• **WHAT YOU ARE ASKED TO DO**: Scan the entries for the word "godine", and copy every line where it appears.

=== DATA EXCERPTS ===

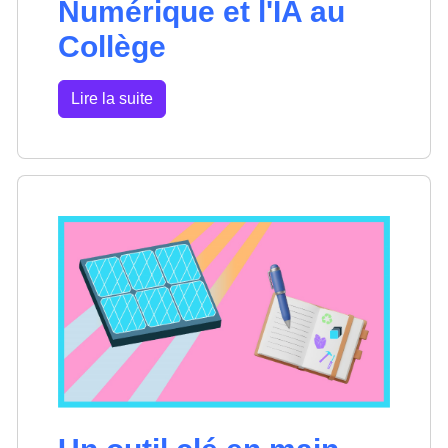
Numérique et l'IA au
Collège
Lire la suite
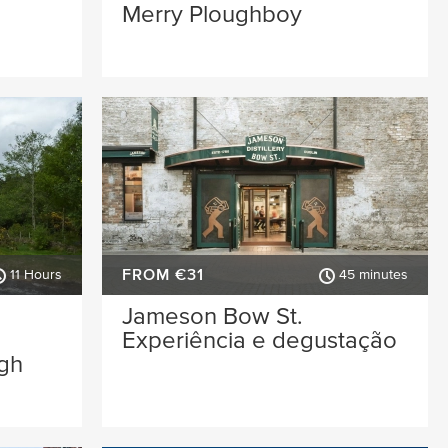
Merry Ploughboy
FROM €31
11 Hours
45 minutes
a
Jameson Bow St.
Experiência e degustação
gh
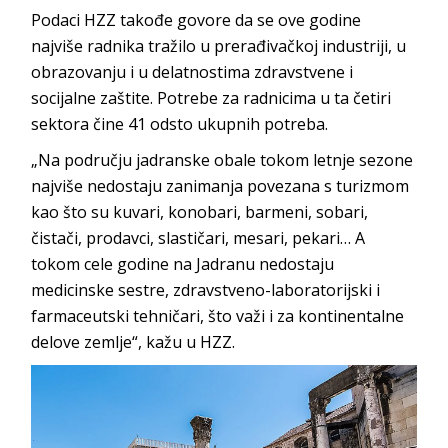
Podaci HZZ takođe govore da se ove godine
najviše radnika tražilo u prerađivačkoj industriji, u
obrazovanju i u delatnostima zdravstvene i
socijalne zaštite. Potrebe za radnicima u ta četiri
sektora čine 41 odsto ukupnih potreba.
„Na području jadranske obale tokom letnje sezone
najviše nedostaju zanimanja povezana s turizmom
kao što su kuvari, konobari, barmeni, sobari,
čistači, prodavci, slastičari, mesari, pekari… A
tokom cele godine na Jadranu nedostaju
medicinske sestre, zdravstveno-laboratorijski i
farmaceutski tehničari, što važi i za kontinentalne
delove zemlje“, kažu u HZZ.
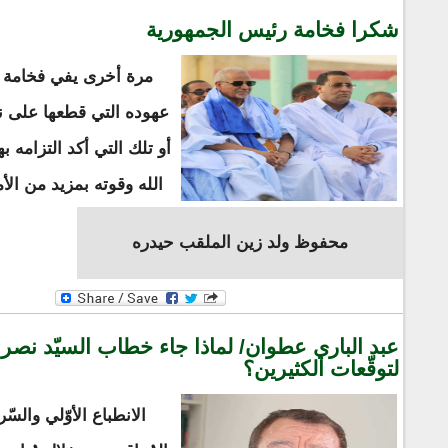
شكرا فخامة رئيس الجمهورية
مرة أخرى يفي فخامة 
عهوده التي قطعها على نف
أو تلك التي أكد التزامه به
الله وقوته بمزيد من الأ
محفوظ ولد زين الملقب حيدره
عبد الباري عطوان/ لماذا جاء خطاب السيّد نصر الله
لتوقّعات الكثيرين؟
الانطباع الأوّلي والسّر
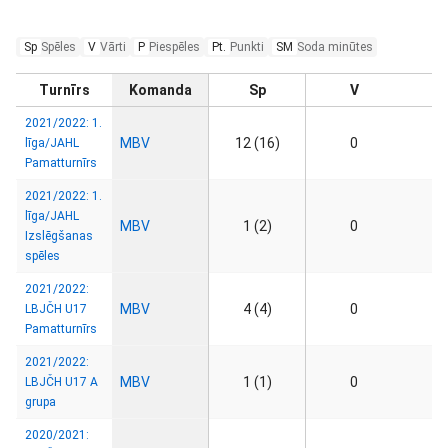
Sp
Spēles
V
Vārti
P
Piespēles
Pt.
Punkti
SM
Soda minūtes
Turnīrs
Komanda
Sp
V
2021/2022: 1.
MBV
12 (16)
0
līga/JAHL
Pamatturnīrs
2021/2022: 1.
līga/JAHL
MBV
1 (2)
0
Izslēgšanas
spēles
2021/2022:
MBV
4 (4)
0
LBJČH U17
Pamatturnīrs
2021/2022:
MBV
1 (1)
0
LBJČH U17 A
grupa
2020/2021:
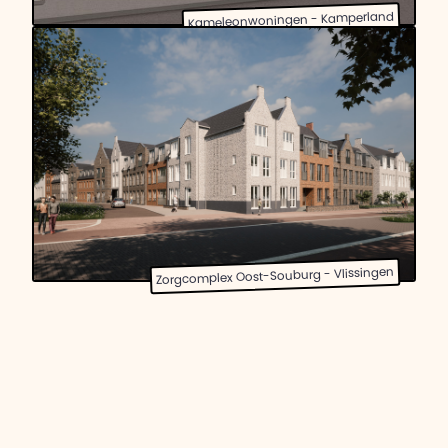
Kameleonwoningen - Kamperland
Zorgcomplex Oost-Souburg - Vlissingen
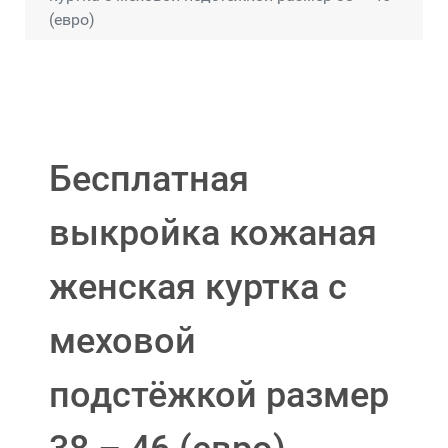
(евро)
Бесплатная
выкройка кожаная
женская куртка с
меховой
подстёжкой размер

===

• **EXERCISE RESULT**:
Podaci HZZ takođe govore da se ove godine
tokom cele godine na Jadranu nedostaju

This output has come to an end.